Ann Dermatol Venereol. 1998 Jan;125(1):18-20.
Actinic prurigo, as idiopathic skin reaction involving light-exposed areas, was first described in American Indians. Actinic prurigo was early considered to be a particular form at polymorphous phototoxicity, but can be identified as a specific entity on the bases of clinical features and epidemiological characteristics.
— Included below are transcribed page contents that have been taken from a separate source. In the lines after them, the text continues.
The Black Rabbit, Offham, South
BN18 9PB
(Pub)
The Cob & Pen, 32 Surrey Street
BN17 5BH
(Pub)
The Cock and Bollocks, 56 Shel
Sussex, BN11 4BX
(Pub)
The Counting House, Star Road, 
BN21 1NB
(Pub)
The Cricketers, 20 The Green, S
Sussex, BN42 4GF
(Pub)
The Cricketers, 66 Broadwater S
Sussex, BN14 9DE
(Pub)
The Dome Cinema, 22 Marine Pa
Three children in the same family developed photosensitive reactions early in childhood with characteristic polymorphous and persistent eczema-like or papulo-nodular pruriginous lesions which predominated in light-exposed areas and appeared several hours after exposure to sun. The lesions persisted during the winter season. The lesions followed a chronic course but tended to improve at puberty. Clinical laboratory tests, serum and urine porphyrin levels and antinuclear factors were normal. Histology and photobiology explorations gave non-specific results.
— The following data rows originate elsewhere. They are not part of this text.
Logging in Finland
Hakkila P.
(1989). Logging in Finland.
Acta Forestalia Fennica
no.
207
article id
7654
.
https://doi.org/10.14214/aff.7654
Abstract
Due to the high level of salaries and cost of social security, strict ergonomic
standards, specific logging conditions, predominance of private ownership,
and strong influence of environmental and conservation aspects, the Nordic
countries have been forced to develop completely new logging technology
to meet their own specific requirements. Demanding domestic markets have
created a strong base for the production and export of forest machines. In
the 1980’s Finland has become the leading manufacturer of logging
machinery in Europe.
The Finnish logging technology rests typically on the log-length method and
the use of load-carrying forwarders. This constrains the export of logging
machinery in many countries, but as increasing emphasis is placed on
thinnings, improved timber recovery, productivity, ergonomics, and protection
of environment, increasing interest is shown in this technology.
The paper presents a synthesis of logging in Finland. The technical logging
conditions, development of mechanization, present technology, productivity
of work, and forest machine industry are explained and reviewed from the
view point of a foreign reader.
These observations have three points in common with actinic prurigo observed in American Indians. HLA typing showed that our three patients, as in white patients in Great Britain, had a significant association with a specific HLA DR1 subtype: DRB10407. This DRB10407 alleles could play a role in initiating the immune response to a light-induced peptide antigen. This particular genetic predisposition, if confirmed in other studies, would be an additional argument for distinguishing actinic prurigo as a specific polymorphous phototoxicity entity.
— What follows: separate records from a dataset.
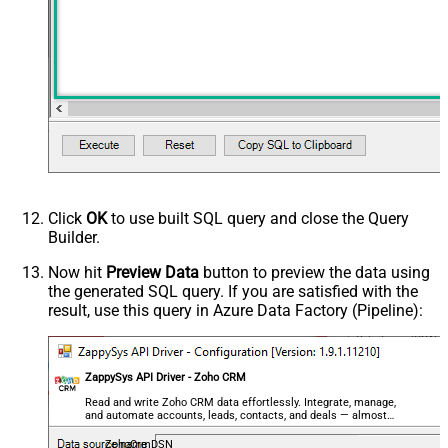
PagingByUrlEndStrategy
DetectBasedOnMultipleRules
<ArrayOfPagingEndRule>
<PagingEndRule>
<Mode>DetectBasedOnResponseStat
<StatusCode>204</StatusCode>
</PagingEndRule><PagingEndRule>
<Mode>DetectBasedOnResponseStat
PagingEndRules
<StatusCode>304</StatusCode>
</PagingEndRule><PagingEndRule>
<Mode>DetectBasedOnResponseStat
Click
OK
to use built SQL query and close the Query
<Mode>DetectBasedOnRecordCount<
Builder.
</PagingEndRule>
</ArrayOfPagingEndRule>
Now hit
Preview Data
button to preview the data using
the generated SQL query. If you are satisfied with the
result, use this query in Azure Data Factory (Pipeline):
ZappySys API Driver - Zoho CRM
Read and write Zoho CRM data effortlessly. Integrate, manage,
and automate accounts, leads, contacts, and deals — almost
no coding required.
ZohoCrmDSN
光化性痒疹是一种累及光照暴露部位的特发性皮肤反应,最初在美国印第安人中被描述。光化性痒疹早期被认为是多形性光毒性的一种特殊形式,但根据临床特征和流行病学特点可被认定为一种特定的疾病实体。
同一家庭的三名儿童在幼年时就出现了光敏反应,有特征性的多形性且持续存在的湿疹样或丘疹结节性瘙痒性皮损,主要出现在光照暴露部位,日晒数小时后出现。皮损在冬季持续存在。病程呈慢性,但在青春期有改善倾向。临床实验室检查、血清和尿卟啉水平及抗核因子均正常。组织学和光生物学检查结果无特异性。
这些观察结果与在美国印第安人中观察到的光化性痒疹有三点共同之处。HLA分型显示,我们的三名患者与英国白人患者一样,与一种特定的HLA DR1亚型:DRB10407有显著关联。这种DRB10407等位基因可能在引发对光诱导肽抗原的免疫反应中起作用。如果在其他研究中得到证实,这种特殊的遗传易感性将是将光化性痒疹作为一种特定的多形性光毒性疾病实体加以区分的又一论据。